#### [WHAT THE TASK REQUIRES]
Leave every image behind and restate the data word for word.

#### [DATA]
====

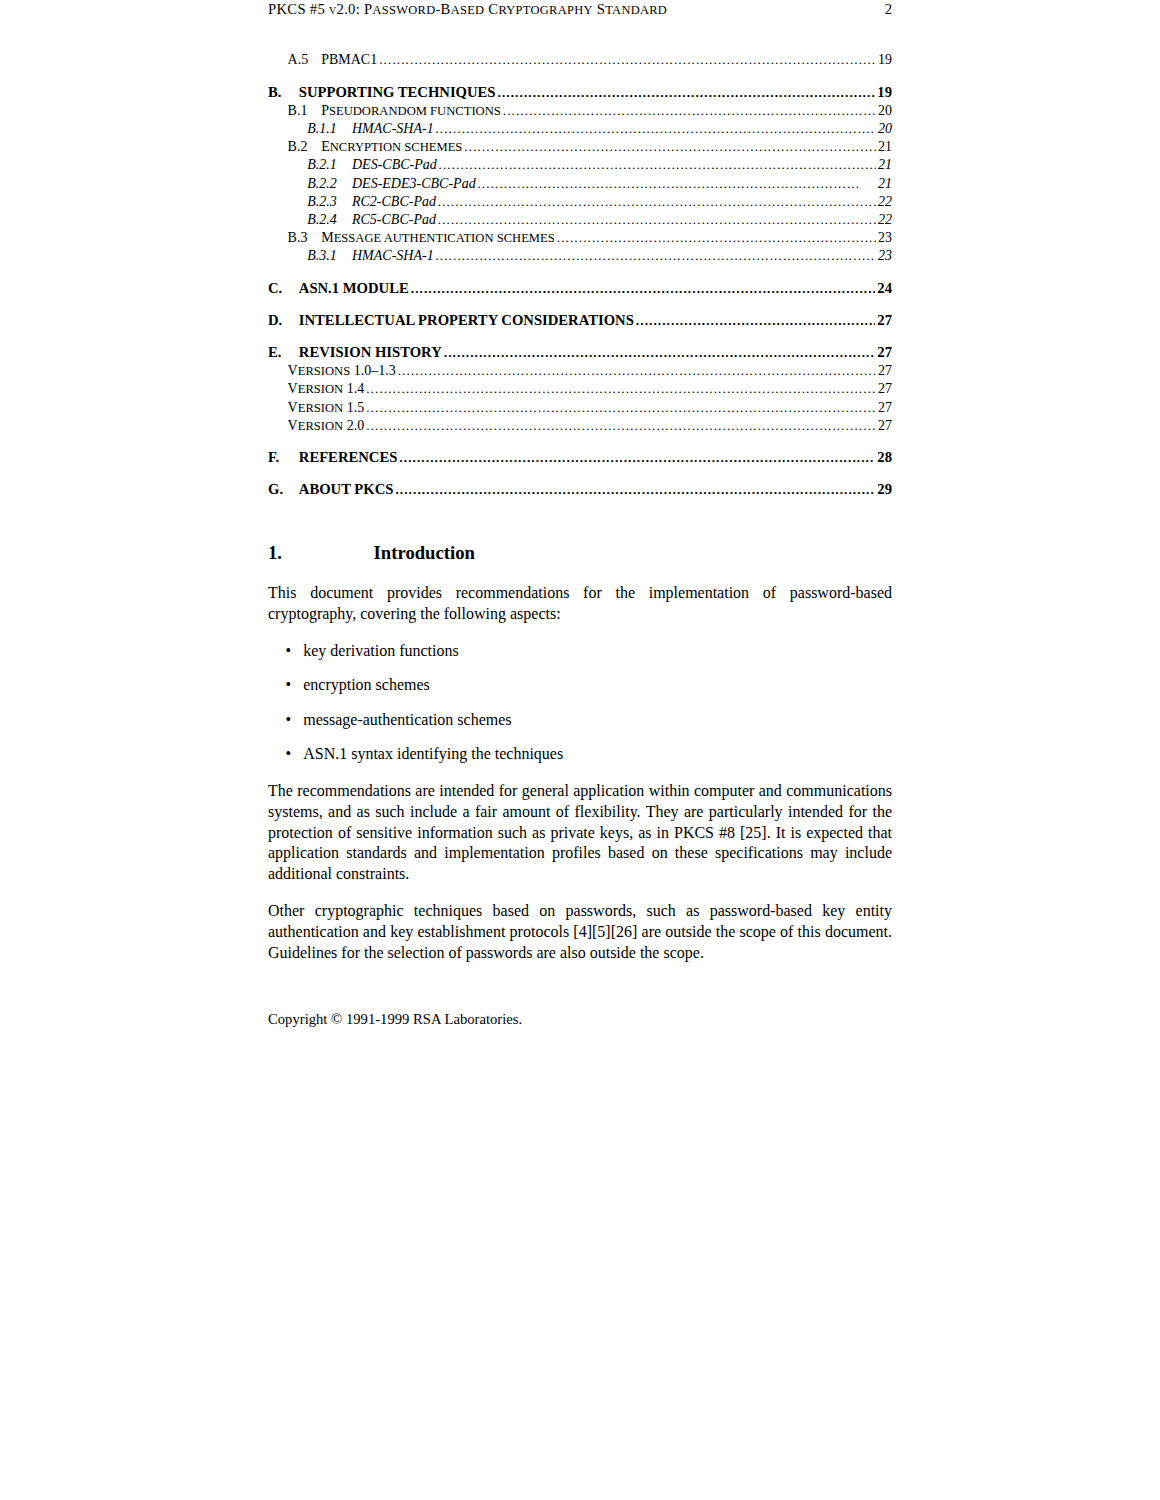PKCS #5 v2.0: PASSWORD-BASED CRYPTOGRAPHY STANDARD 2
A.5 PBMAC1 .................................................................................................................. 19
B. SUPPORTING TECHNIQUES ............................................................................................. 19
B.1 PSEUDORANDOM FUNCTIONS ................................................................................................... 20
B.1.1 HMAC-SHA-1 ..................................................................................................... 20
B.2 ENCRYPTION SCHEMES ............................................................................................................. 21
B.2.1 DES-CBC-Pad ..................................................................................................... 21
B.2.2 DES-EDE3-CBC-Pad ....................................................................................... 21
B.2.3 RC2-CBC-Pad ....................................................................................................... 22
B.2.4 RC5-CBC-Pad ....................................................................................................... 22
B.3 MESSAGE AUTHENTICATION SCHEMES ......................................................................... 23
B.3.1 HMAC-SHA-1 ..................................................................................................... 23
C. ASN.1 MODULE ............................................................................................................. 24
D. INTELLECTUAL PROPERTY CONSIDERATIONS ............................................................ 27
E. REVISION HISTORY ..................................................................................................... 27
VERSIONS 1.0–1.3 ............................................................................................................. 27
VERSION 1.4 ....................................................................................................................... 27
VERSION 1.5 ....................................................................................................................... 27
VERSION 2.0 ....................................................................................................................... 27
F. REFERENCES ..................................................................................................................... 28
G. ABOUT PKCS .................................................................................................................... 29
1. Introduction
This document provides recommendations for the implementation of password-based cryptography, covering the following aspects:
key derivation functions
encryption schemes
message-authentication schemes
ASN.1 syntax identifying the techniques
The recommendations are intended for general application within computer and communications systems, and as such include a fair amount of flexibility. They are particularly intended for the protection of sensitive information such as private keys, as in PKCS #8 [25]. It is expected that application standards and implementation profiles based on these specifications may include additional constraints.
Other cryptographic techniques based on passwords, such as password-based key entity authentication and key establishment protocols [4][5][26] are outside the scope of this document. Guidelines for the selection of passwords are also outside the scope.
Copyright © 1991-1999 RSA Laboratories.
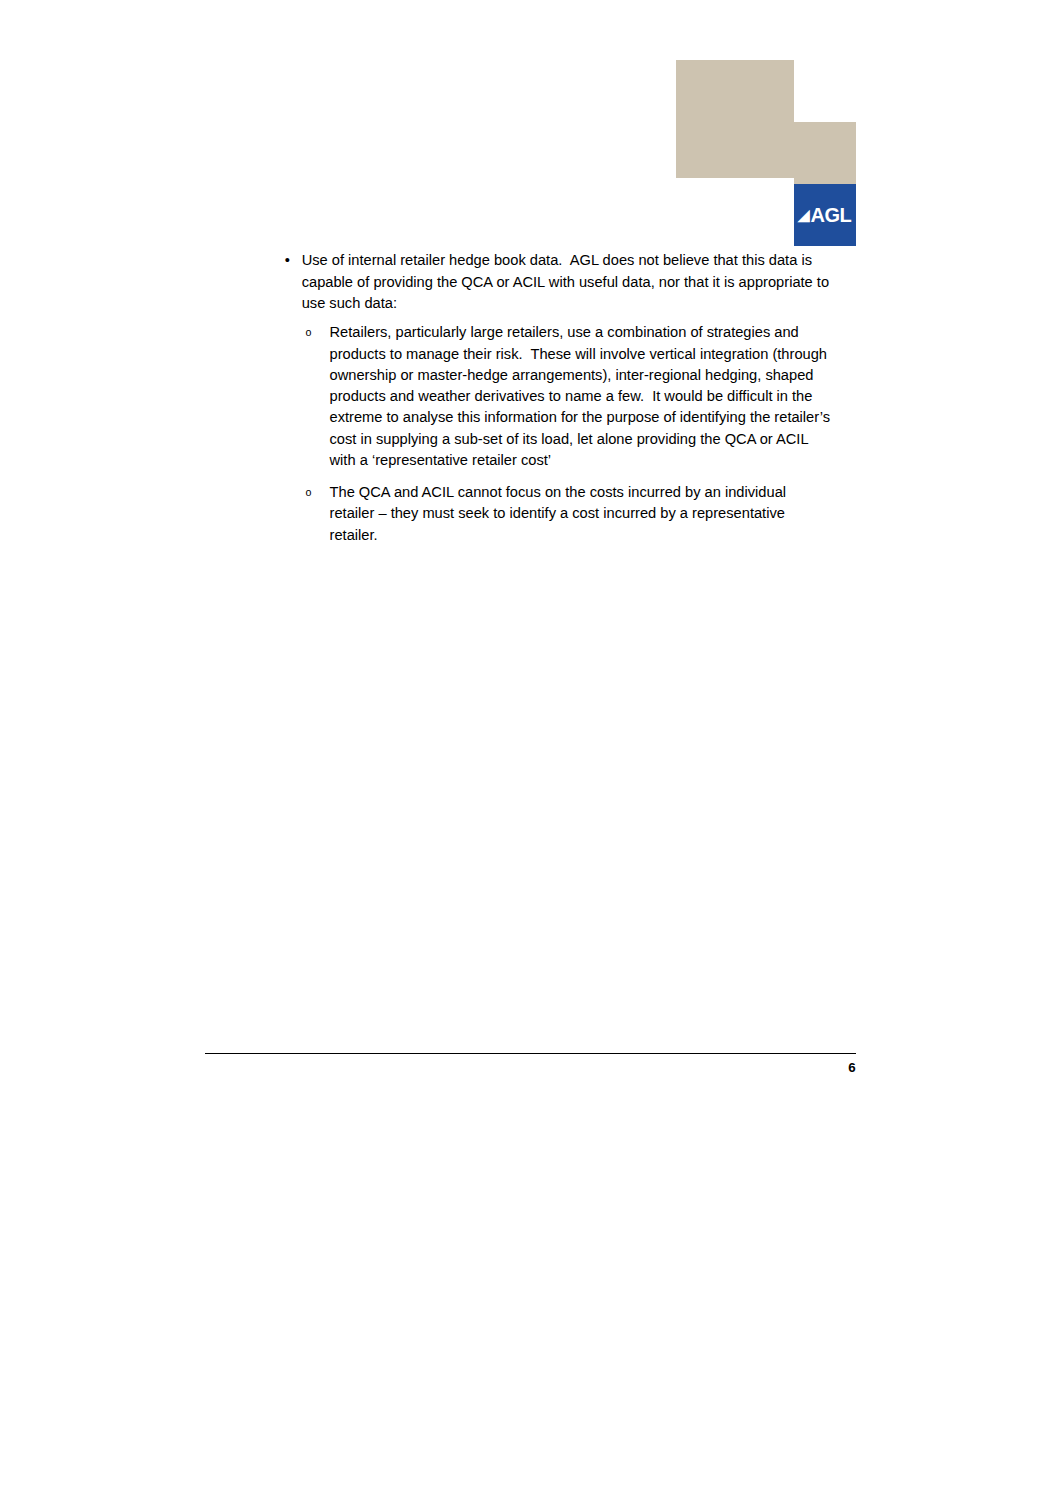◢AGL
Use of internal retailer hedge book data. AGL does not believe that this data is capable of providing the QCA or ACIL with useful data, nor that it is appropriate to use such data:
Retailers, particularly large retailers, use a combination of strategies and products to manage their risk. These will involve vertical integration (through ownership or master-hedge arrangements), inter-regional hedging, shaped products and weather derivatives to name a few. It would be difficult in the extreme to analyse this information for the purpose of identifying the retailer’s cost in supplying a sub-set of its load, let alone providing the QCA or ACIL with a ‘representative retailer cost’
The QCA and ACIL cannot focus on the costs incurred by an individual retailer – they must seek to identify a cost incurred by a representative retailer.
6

====

#### [EXERCISE RESPONSE]
PKCS #5 v2.0: PASSWORD-BASED CRYPTOGRAPHY STANDARD 2
A.5 PBMAC1 .................................................................................................................. 19
B. SUPPORTING TECHNIQUES ............................................................................................. 19
B.1 PSEUDORANDOM FUNCTIONS ................................................................................................... 20
B.1.1 HMAC-SHA-1 ..................................................................................................... 20
B.2 ENCRYPTION SCHEMES ............................................................................................................. 21
B.2.1 DES-CBC-Pad ..................................................................................................... 21
B.2.2 DES-EDE3-CBC-Pad ....................................................................................... 21
B.2.3 RC2-CBC-Pad ....................................................................................................... 22
B.2.4 RC5-CBC-Pad ....................................................................................................... 22
B.3 MESSAGE AUTHENTICATION SCHEMES ......................................................................... 23
B.3.1 HMAC-SHA-1 ..................................................................................................... 23
C. ASN.1 MODULE ............................................................................................................. 24
D. INTELLECTUAL PROPERTY CONSIDERATIONS ............................................................ 27
E. REVISION HISTORY ..................................................................................................... 27
VERSIONS 1.0–1.3 ............................................................................................................. 27
VERSION 1.4 ....................................................................................................................... 27
VERSION 1.5 ....................................................................................................................... 27
VERSION 2.0 ....................................................................................................................... 27
F. REFERENCES ..................................................................................................................... 28
G. ABOUT PKCS .................................................................................................................... 29
1. Introduction
This document provides recommendations for the implementation of password-based cryptography, covering the following aspects:
key derivation functions
encryption schemes
message-authentication schemes
ASN.1 syntax identifying the techniques
The recommendations are intended for general application within computer and communications systems, and as such include a fair amount of flexibility. They are particularly intended for the protection of sensitive information such as private keys, as in PKCS #8 [25]. It is expected that application standards and implementation profiles based on these specifications may include additional constraints.
Other cryptographic techniques based on passwords, such as password-based key entity authentication and key establishment protocols [4][5][26] are outside the scope of this document. Guidelines for the selection of passwords are also outside the scope.
Copyright © 1991-1999 RSA Laboratories.
◢AGL
Use of internal retailer hedge book data. AGL does not believe that this data is capable of providing the QCA or ACIL with useful data, nor that it is appropriate to use such data:
Retailers, particularly large retailers, use a combination of strategies and products to manage their risk. These will involve vertical integration (through ownership or master-hedge arrangements), inter-regional hedging, shaped products and weather derivatives to name a few. It would be difficult in the extreme to analyse this information for the purpose of identifying the retailer’s cost in supplying a sub-set of its load, let alone providing the QCA or ACIL with a ‘representative retailer cost’
The QCA and ACIL cannot focus on the costs incurred by an individual retailer – they must seek to identify a cost incurred by a representative retailer.
6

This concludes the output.